If you are used to a boomier speaker focal isn't going to give you that. They are designed for smooth reproduction. I assume that you demoed the speakers somewhere before purchasing them? Do they sound different in your home then they did in the store.

A few things come to mind. Those towers should extend to 50Hz no problem in an average size room. Do you have the crossover set properly in you receiver? It could also be the placement in your room. Rather then hefting the speakers and around move your ears to different parts of the room, does the sound become more appealing in certain areas? If so it's your room and/or your speakers /seating placement not the speakers.


It is very unlikely to be a power issue, don't go trying to fix the speakers by replacing the receiver.

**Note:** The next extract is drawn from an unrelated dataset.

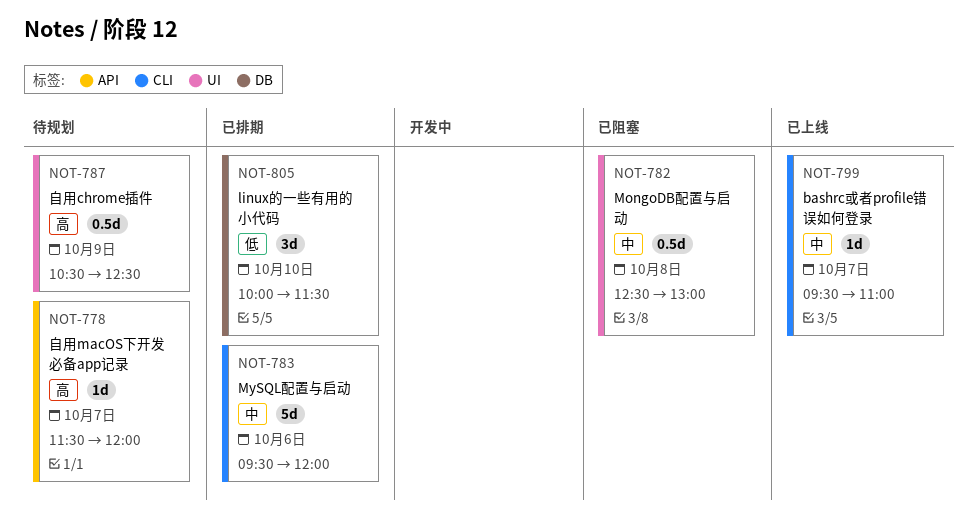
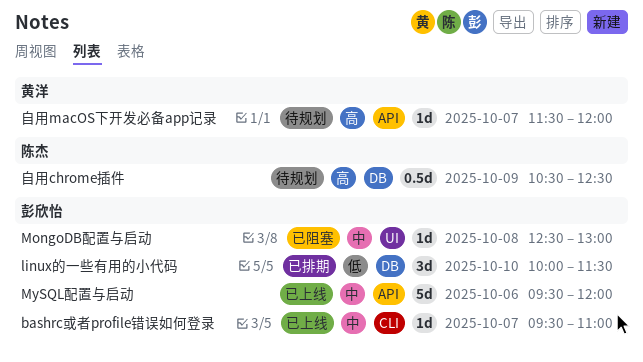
MongoDB配置与启动, estimate: 0.5d -> 1d
MySQL配置与启动, status: 已排期 -> 已上线
MySQL配置与启动, label: CLI -> API
自用chrome插件, label: UI -> DB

What is it that you don't like?


----------



## Kijek (Mar 11, 2013)

After playing with all the settings in the AVR I have it dialed in now and The FOCAL's are very smooth. I am very happy with the speakers and added the 800v center and it sounds great. The problem before was the settings in the MArantz sr5006, I did get the Denon 3312ci and no difference at the speaker really but I like the display menu through the tv better than the Marantz and the Marantz display on the front of the unit is ridiculous and small and worthless in my opinion. But The speakers are great and pretty much what I was looking for very responsive and smooth and have lots of volume and plenty of bass at higher volume. I think they will impress me more once I get a sub to handle the lows then those mid range notes I love should improve a little


----------



## Jon67 (Jul 8, 2008)

Glad to hear that you got it sorted. What setting was tripping you up in the AVR?


----------